Tragédie sociale

La mort de la jeune Ruwaidah, 13 ans, mariée religieusement et qui porte en elle une vie, a bouleversé la nation entière. Une fois n’est pas coutume, des esprits tordus ont, encore une fois, tenté de communaliser le débat. Ne voilons pas la face. Combien de Ruwaidah existe-t-il à Maurice ? Certes, la plupart ne sont pas mariées. Fut-il religieusement ou pas. D’ailleurs, ce n’est pas là que se situe le véritable problème. Aucune loi à Maurice, tout comme dans la plupart des pays islamiques, n’autorise le Nikah à 13 ans. Les règlements du Muslim Family Council (MFC) sont clairs. L’âge permis pour contracter le Nikah est à 16 ans, conformément à la Civil Status Act. N’en déplaise aux semeurs de zizanie ! Il va donc sans dire que ceux qui violent la loi doivent être traduits devant la justice. Mais là où le bât blesse, c’est qu’il aura fallu le décès de la petite Ruwaidah pour que les autorités, et les Mauriciens, réagissent enfin quant à ce phénomène grandissant.  

Ouvrons grands nos yeux et regardons les statistiques officielles ô combien éloquentes. Du côté de la Child Development Unit (CDU), le nombre d’adolescentes qui sont enceintes est estimé à 33 rien que pour la période de janvier à mai 2018. Le Mauritius Family Planning (MFP) relève, lui, 79 cas de grossesses précoces durant les quatre premiers mois de l’année. Et ces chiffres ne font que grossir d’année en année. De 200 en 2014, le nombre de grossesses précoces chez les jeunes filles est passé à 300 en 2017, selon les statistiques du MFP. Ce problème sociétal ne date pas d’hier et mérite qu’on s’y attarde. Cessons d’être hypocrites. Ce problème transcende toutes les communautés et toutes les couches sociales et mérite ainsi une approche plus globale.  La ministre de l’Égalité des Genres, qui a fait du Children’s Bill l’une de ses priorités, devrait s’y pencher le plus vite possible. Mais c’est une bataille qui n’est pas gagnée d’avance, et ce pour diverses raisons. Surtout quand on sait que la majorité de ces adolescentes sont confrontées à des problèmes sociaux ou psychologiques et qu’elles nécessitent une prise en charge très spécifique.

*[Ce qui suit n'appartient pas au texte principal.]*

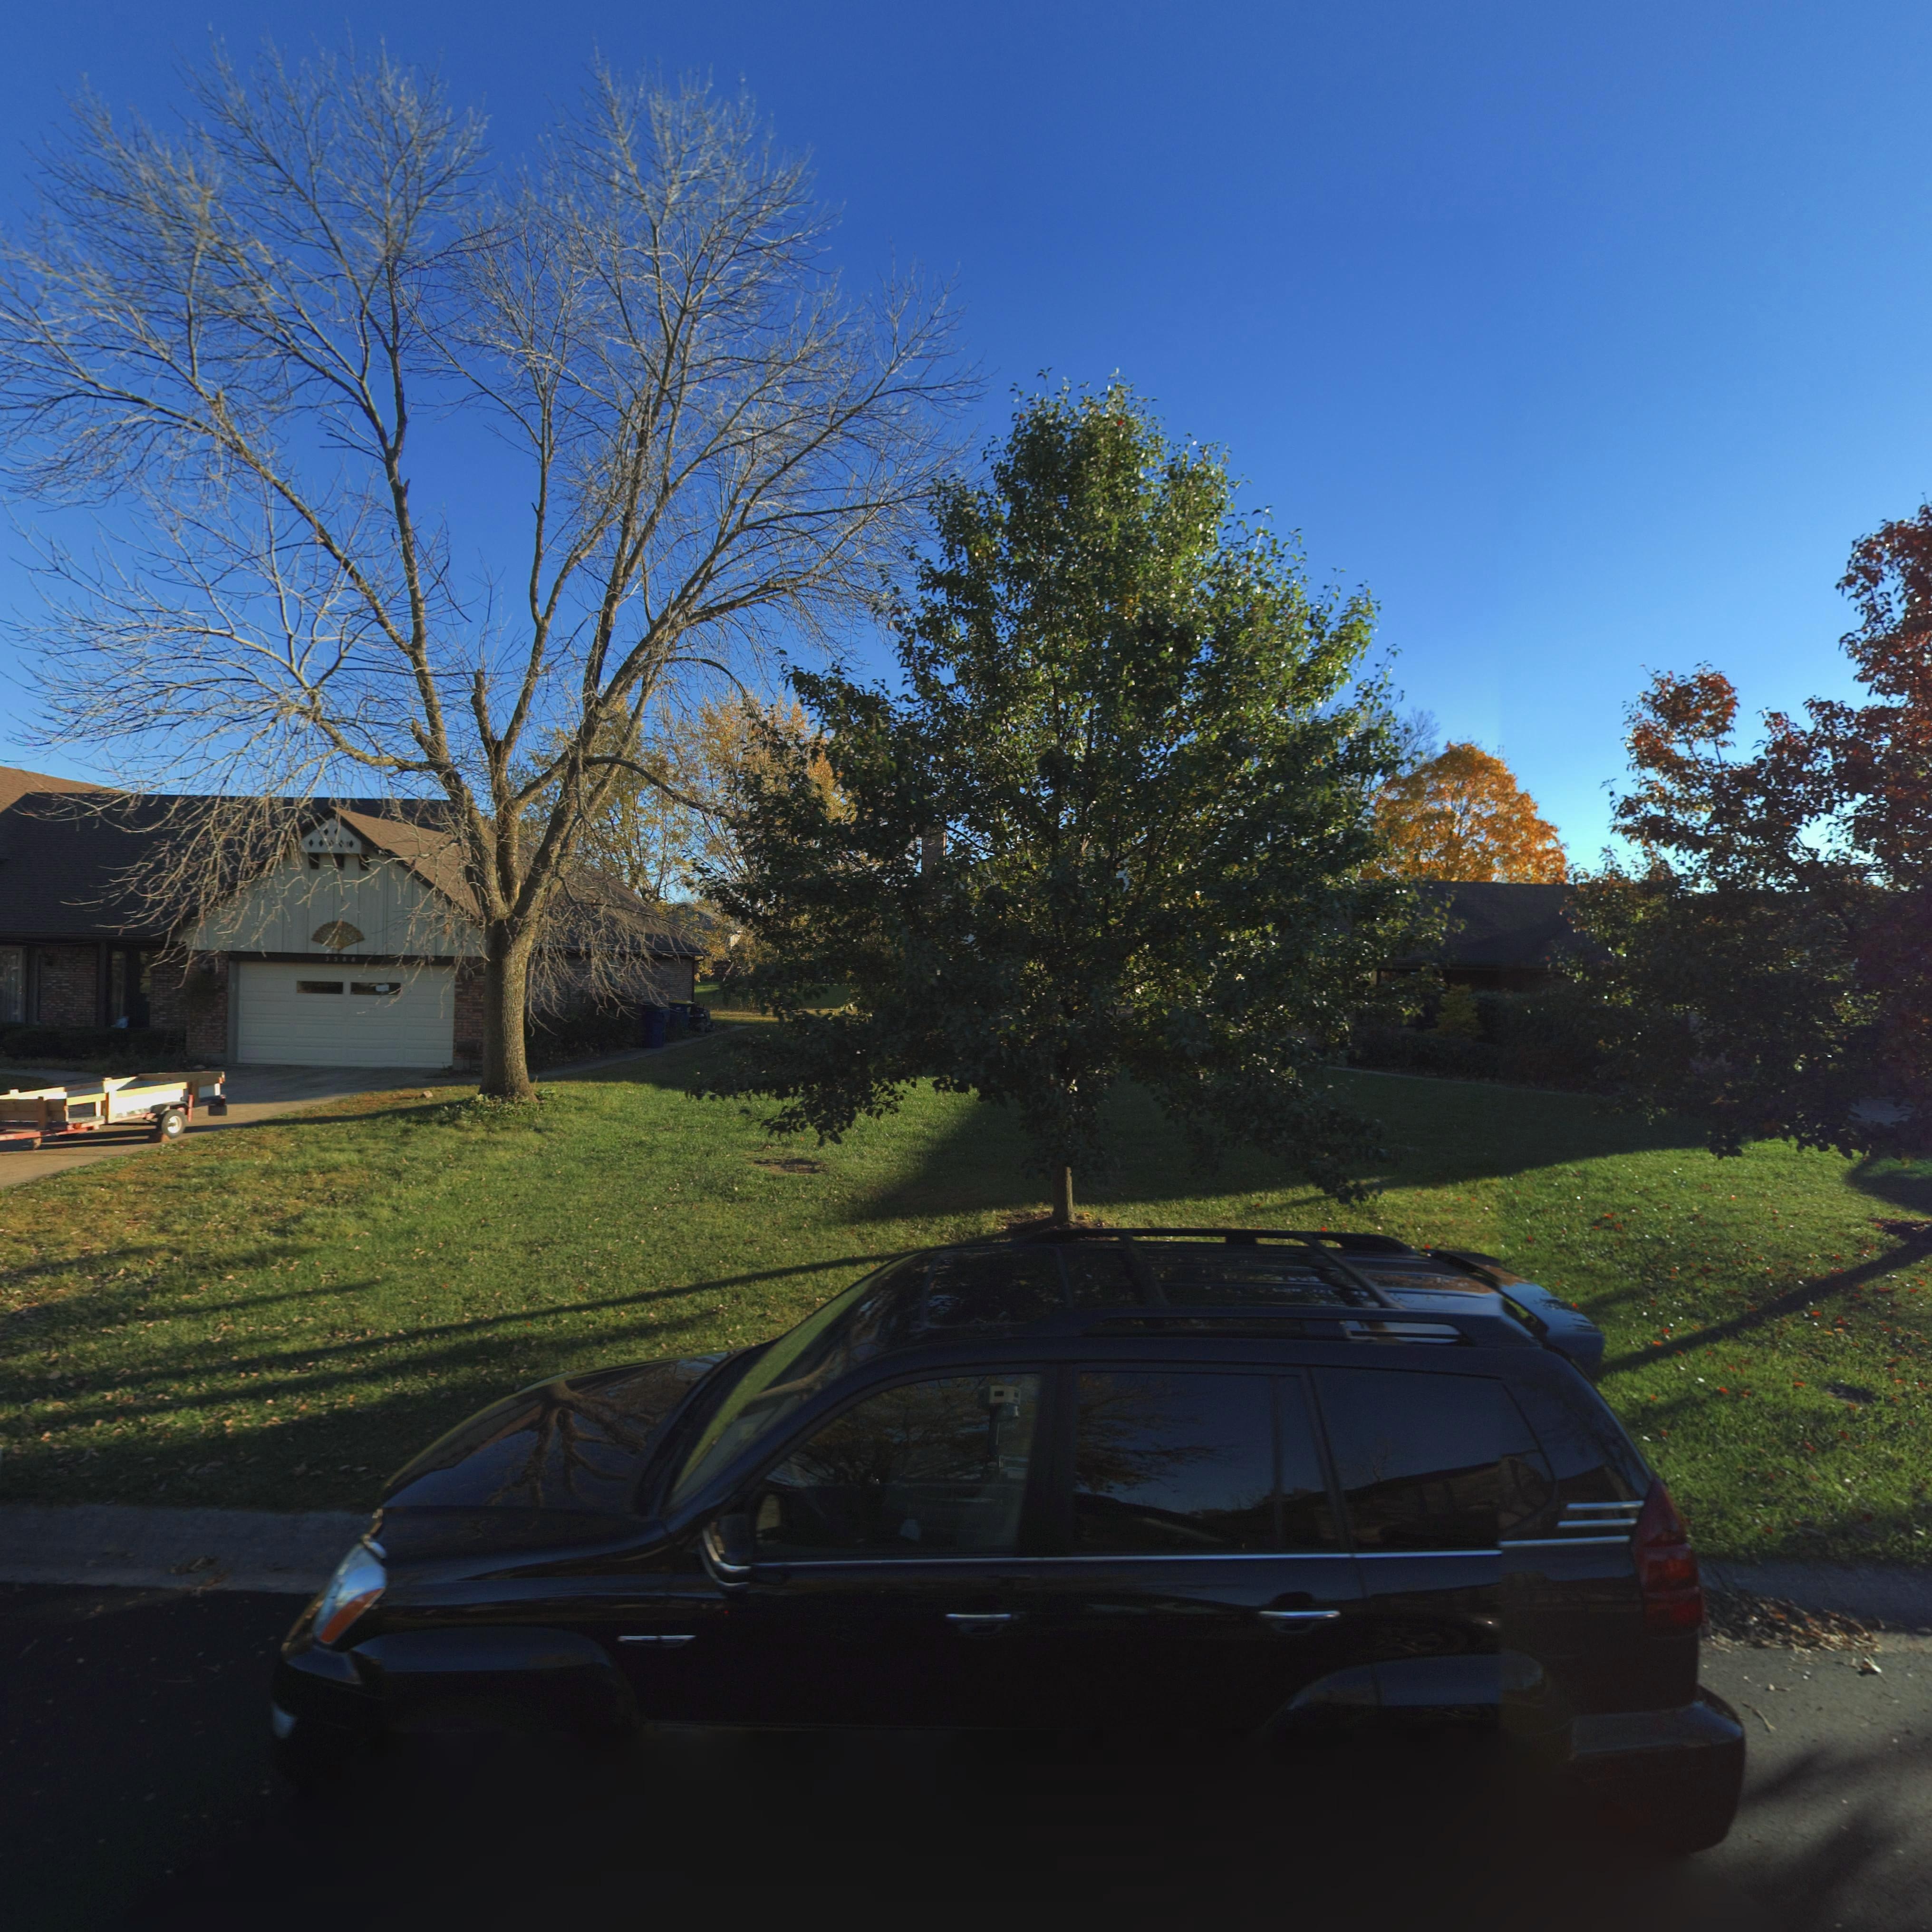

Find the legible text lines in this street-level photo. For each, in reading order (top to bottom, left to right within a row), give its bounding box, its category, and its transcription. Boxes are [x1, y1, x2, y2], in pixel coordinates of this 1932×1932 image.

[324, 955, 357, 963] StreetNumber: 5588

La tâche de Roubina Jadoo-Jaunboccus s’annonce ardue. Déjà qu’elle arrive difficilement à mettre bon ordre dans les shelters qui tombent sous la tutelle de son ministère et où les fugues sont devenues monnaie courante. Pas plus tard que cette semaine d’ailleurs, neuf mineurs se sont enfuis du shelter La Colombe à La Tour Koenig. Après la fugue de trois mineurs âgés de 10, 12 et 13 ans lundi, la ministre avait pourtant donné la garantie (voir notre dossier en pages 14-15) que ces incidents ne se répèteront plus. Ce qui n’a nullement empêché six autres mineurs de s’enfuir de ce même shelter vendredi ! Ironie ou incompétence ? Maintenant que le dossier brûlant de la grossesse précoce est venu s’ajouter aux défis auxquels son ministère est confronté, la ministre de l’Égalité des Genres devra marcher sur des charbons ardents. Elle doit agir vite. Et de façon efficace. Cela afin d’éviter qu’une autre Ruwaidah se retrouve dans la même situation. Et qu’elle ne connaisse une même fin tragique.